[Directions]
[1] In the court opinion on smelter damage to crops, what do these say?
(a) How far from the defendant's smelter, and in which direction, is the plaintiffs' land?
(b) What total damage is claimed for the crops planted in 1929?
(c) How many apple trees are in the plaintiffs' orchard?
[2] Carry on the court opinion on smelter damage to crops from the point where it stops.

[Document section]
____
22 P.2d 1085 | Ariz. | 1933
Nick Kovacovich and Mondelino Kovacovich, his wife, instituted an action against the United Verde Copper Company in which they sought to recover damages for injuries to crops alleged to have been caused by poisonous gas and smoke discharged by the smelter of the defendant, and from a judgment in their favor the latter has appealed.
The plaintiffs are the owners of sixty acres of land situated on the Verde River about ten miles southeast of the defendant's smelter and during 1928 and 1929 and for many years prior thereto had grown thereon various crops. They allege that in 1928, at the proper time, they planted on this land the following *161 crops: wheat, 15 acres; pole beans, 6 rows of 50 plants each; tomatoes, 5 rows of 75 plants each; sweet potatoes, 145 rows of 96 plants each; corn, 450 rows averaging 137 stalks each; and alfalfa, 13 acres, and that these various crops were properly cultivated and would have matured and produced normal yields had they not been injured as hereinafter mentioned.
The complaint avers that during the year 1928, particularly the growing season thereof, the defendant in the operation of its smelter at Clarkdale, Yavapai county, Arizona, discharged daily into the air immense quantities of obnoxious, foul and poisonous gas, smoke and fumes containing great quantities of sulphur and other poisonous ingredients and that these were carried by the wind currents over and upon the above-described premises of plaintiffs and there damaged and destroyed the stalks, stems, leaves and foliage of the plants growing thereon and had the effect of stopping their growth and rendering them unproductive. It is alleged that the damage to the crops on account of these injuries was as follows: wheat $675.75, beans $318.75, tomatoes $239.07, potatoes $1,917.91, alfalfa $553.77, and corn $611.26, a total of $4,316.51.
The same allegations appear relative to the crops planted on the same land in the year 1929, the only difference being the extent of the acreage and the damage resulting from the injuries. The crops alleged to have been planted that year were these: alfalfa 20 acres, corn 292 rows averaging 158 stalks each, tomatoes 500 plants, cabbage 3,060 plants, watermelons and cantaloupes 200 hills each, patch of garden, wheat 23 acres, sweet potatoes 25,950 plants, and the damage to each on account of the injuries produced by the gas and smoke was averred to be this: alfalfa $867, corn $507.37, tomatoes $301.75, cabbage $314.50, melons $255, patch of garden $63.75, wheat $586.50, potatoes $3,442.50, a total of $6,338.37. *162
It is alleged further that in the year 1929, and for several years prior thereto, plaintiffs had an orchard on a portion of the above-described land consisting of 132 apple trees, 34 pear trees, 2 quince trees and 2 fig trees, and that these were properly cultivated, pruned and irrigated, but that during 1929, particularly the growing season thereof, the poisonous gas and smoke from defendant's smelter so injured the fruit growing thereon that plaintiffs were damaged as follows: apples $1,178.10, pears $231.20, quince $42.50, fig $17.00, a total of $1,468.80.
The prayer was that they have judgment for the aggregate sum of these damages, $12,123.68.
To this complaint the defendant interposed a general demurrer and a general denial. The demurrer was overruled and the case went to trial on the issue raised by the general denial.
____
[Material provided]
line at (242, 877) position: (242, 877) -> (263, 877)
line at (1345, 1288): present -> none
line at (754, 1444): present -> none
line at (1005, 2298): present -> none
____
[Answers provided]
[1]
(a) About ten miles southeast.
(b) $6,338.37.
(c) 132.

[2]
At the same time plaintiffs filed against the United Verde Extension Mining Company a complaint in which the allegations, except the location of the smelter at Clemenceau instead of Clarkdale and the word "seven" instead of "ten" as describing the distance of the smelter from the land in question, were identical as was the relief prayed for. The answer was also practically the same. Both cases were set to be heard on the same day and on the eve of the hearing the defendants in both asked that they be consolidated for trial and, this motion being granted, they were tried as one. At the close of the trial which consumed ten days, the case was necessarily submitted to the jury in a way that required it to return separate verdicts. Both of these were in favor of plaintiffs; the one against the United Verde Copper Company was in the sum of $3,000 and that against the United Verde Extension Mining Company in the sum of $2,000. Judgments for the plaintiffs in these respective amounts were entered thereon and the defendants *163 have brought the case to this court for review.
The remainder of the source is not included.